**Task statement:** Pull every line of text from the material below and repeat it word for word, leaving the pictures out of your answer.

**Data extract:**
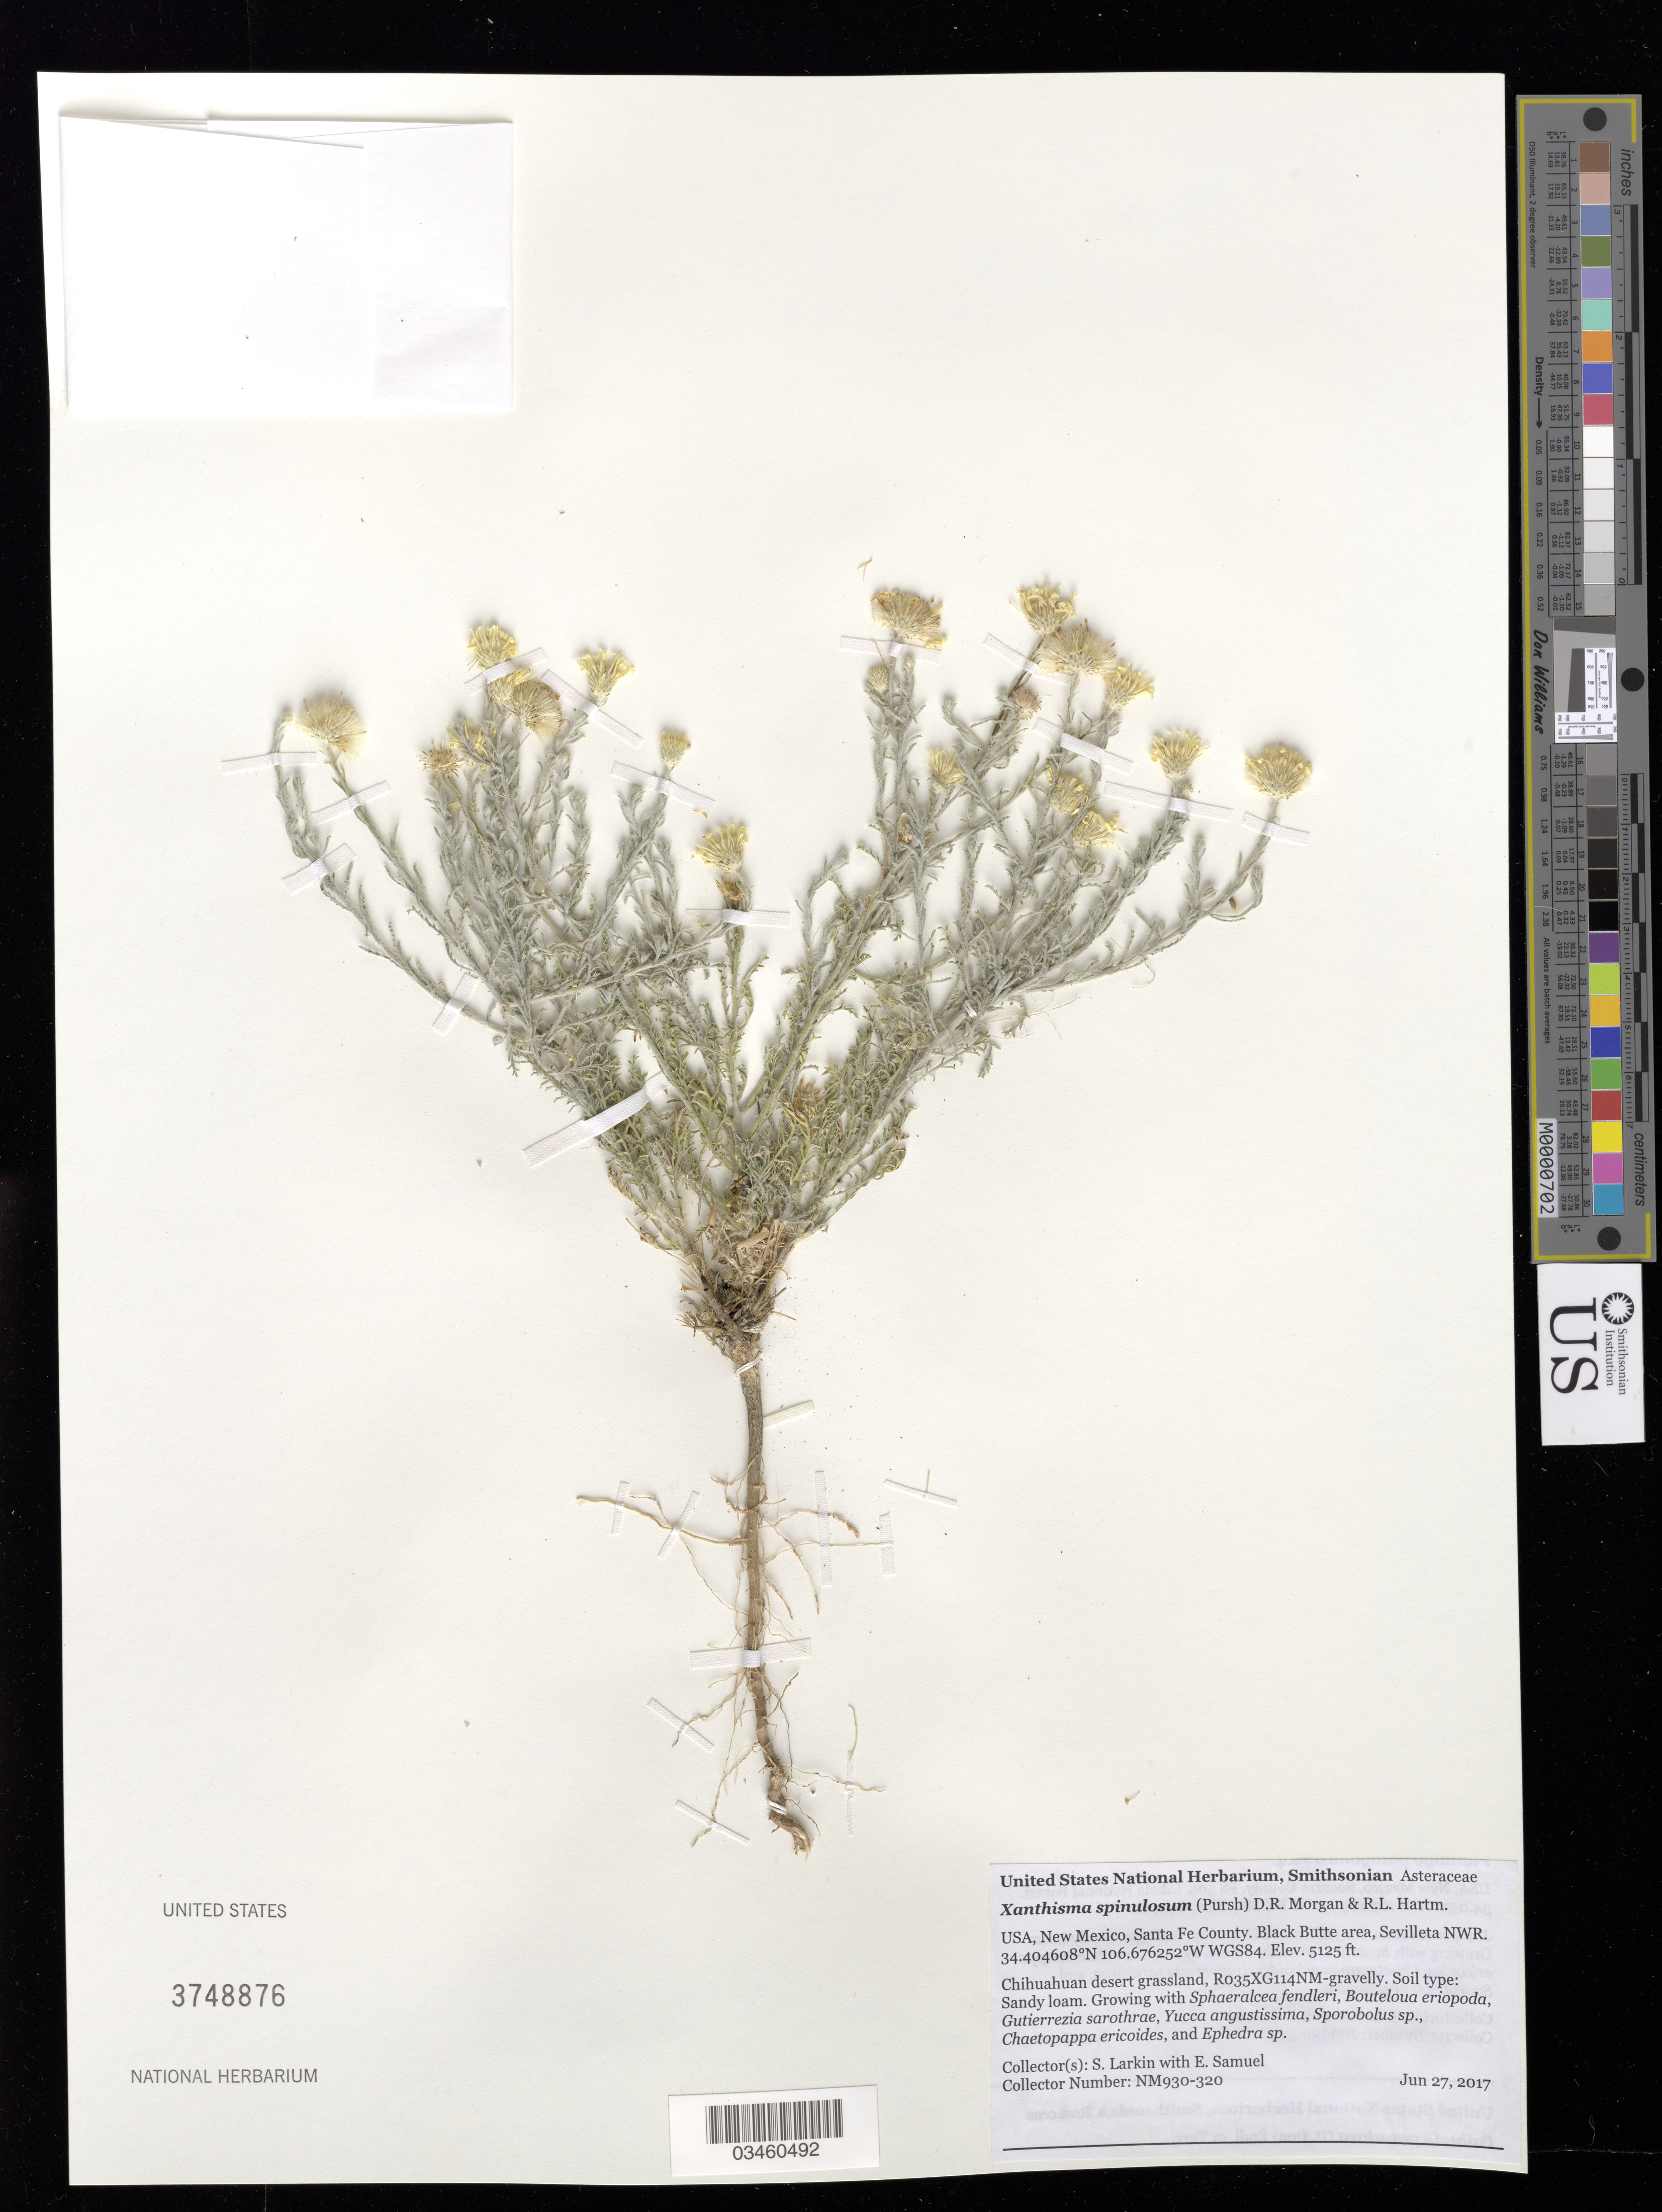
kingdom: Plantae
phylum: Tracheophyta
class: Magnoliopsida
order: Asterales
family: Asteraceae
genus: Xanthisma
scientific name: Xanthisma spinulosum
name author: (Pursh) D. R. Morgan & R.L. Hartm.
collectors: S. Larkin & E. Samuel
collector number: NM930-320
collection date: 2017-06-27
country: United States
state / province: New Mexico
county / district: Socorro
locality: Sevilleta National Wildlife Refuge, South of Black Butte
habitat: R035XG114NM-gravelly. Sandy loam. Chichuahuan desert grassland. With Sporobolus sp., Ephedra sp., ect.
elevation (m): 1562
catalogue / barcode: US 3748876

**Output for this task:**
kingdom: Plantae
phylum: Tracheophyta
class: Magnoliopsida
order: Asterales
family: Asteraceae
genus: Xanthisma
scientific name: Xanthisma spinulosum
name author: (Pursh) D. R. Morgan & R.L. Hartm.
collectors: S. Larkin & E. Samuel
collector number: NM930-320
collection date: 2017-06-27
country: United States
state / province: New Mexico
county / district: Socorro
locality: Sevilleta National Wildlife Refuge, South of Black Butte
habitat: R035XG114NM-gravelly. Sandy loam. Chichuahuan desert grassland. With Sporobolus sp., Ephedra sp., ect.
elevation (m): 1562
catalogue / barcode: US 3748876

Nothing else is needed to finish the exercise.